# What gender is my corn snake?



## Eep Crood (Jan 23, 2014)

I got an albino corn snake today. I named it Cassey. I am to inexperienced to pop or probe her. I'm not sure how old it is, but it is still a baby, less than a year I believe. think she's a girl.


----------



## tromboneplaya (Jul 7, 2010)

I don't think you'll know just by looking at her :/ 

She looks pretty young, I would guess 6 months or so judging by the pics of her in her tank. 

If you could get a clear picture of her underside, so the cloacal opening is clear, as well as the rest of the tail, it might be easier to tell. I don't have the slightest guess based on the picture...it could be either.


----------



## Eep Crood (Jan 23, 2014)

Ok I'll try to get one tomorrow. I don't want to handle her before feeding day (as you suggested. Tomorrow is feeding day and of course i have to take her out to feed her, and before i put her in her bin I'll try to get one. Her tail ends kind of abruptly, so I think she's a female. The pet store people referred to her as "her" and "she," bit they had not probed or popped her. Do bettas get more scales as they age? Or do their exciting scales just grow? I heard that if they have 130 or less scales being the line where the tail starts tapering, it's a girl, 140 or more it's a boy. I don't know if they mean "in each row"" or altogether... I counted 63 scales in one row. I don't know if she'll get 130 in each row when she's older, or if they mean altogether. I'm guessing they mean altogether?


----------



## Shesha (Oct 13, 2011)

Eep Crood said:


> I heard that if they have 130 or less scales being the line where the tail starts tapering, it's a girl, 140 or more it's a boy. I don't know if they mean "in each row"" or altogether... I counted 63 scales in one row. I don't know if she'll get 130 in each row when she's older, or if they mean altogether. I'm guessing they mean altogether?

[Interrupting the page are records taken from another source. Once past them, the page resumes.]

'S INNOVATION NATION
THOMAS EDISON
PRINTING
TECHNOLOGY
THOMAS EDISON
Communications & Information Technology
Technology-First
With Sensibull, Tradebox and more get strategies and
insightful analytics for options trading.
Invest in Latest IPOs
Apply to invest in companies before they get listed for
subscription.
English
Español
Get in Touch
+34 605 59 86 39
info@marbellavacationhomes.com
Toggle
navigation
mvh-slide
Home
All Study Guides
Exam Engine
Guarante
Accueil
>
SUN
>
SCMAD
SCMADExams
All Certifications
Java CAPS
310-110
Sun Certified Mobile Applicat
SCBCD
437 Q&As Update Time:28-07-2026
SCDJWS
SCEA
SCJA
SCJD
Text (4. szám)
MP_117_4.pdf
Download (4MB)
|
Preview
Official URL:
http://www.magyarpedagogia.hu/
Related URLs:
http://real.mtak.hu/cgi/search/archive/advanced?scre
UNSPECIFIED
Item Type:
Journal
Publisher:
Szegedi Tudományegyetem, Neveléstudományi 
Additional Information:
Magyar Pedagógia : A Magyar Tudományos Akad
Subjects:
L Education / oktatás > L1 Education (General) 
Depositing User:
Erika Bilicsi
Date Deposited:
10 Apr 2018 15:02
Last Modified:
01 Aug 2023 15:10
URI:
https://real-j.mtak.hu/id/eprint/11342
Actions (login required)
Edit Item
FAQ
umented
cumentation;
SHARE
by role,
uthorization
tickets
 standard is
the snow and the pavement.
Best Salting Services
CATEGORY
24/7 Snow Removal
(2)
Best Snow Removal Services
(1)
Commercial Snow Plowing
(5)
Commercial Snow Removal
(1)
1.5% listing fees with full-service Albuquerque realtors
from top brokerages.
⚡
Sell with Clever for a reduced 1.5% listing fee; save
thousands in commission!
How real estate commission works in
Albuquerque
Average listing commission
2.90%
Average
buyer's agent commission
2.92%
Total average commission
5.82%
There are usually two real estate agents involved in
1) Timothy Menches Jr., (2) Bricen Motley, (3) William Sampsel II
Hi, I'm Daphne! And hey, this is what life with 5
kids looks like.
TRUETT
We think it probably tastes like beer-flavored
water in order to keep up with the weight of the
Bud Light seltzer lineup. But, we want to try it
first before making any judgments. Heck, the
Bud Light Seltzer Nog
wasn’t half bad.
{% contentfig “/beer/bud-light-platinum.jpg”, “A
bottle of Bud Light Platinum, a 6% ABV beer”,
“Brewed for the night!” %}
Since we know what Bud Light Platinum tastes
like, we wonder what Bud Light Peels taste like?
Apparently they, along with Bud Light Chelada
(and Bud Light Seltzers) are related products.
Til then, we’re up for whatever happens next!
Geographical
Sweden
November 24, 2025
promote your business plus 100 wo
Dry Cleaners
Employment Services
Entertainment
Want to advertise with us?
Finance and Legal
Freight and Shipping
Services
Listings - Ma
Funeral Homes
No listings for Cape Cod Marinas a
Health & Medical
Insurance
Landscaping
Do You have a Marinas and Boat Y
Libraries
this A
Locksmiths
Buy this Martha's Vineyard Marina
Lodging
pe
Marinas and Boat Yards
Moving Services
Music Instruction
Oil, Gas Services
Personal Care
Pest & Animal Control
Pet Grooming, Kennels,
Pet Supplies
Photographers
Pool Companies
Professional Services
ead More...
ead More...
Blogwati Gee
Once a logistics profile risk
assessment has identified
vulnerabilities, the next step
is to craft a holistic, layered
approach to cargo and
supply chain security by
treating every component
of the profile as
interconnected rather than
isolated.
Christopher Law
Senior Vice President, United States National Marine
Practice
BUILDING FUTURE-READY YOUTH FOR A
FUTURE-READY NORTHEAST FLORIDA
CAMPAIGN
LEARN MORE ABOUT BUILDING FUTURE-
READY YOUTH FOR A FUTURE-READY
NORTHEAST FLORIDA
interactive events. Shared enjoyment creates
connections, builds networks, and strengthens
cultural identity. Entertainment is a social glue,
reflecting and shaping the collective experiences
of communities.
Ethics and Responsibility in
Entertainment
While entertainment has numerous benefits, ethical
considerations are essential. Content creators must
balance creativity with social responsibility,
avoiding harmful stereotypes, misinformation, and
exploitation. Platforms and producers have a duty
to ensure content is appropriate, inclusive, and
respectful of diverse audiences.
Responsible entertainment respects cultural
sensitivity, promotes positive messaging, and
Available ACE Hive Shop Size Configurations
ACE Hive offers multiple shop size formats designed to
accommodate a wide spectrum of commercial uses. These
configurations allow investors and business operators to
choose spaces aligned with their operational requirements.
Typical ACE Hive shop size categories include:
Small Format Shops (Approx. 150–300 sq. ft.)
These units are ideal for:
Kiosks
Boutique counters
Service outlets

I believe I know what you're referring to. It's easiest to do with with a recent shed. Count the underside scales, from its head to cloaca, and then count the scales from the cloaca to the end of its tail. The second number subtracted from the first number will give you a final number that is below 154 for male and greater than 154 for female.

This makes sense because a male will have a longer tail and subtracting that from the first number will give you a smaller number as the difference, whereas a female with a shorter tail will give you a larger difference.


----------



## Eep Crood (Jan 23, 2014)

I have really good eyesight, I'll try it tomorrow.


----------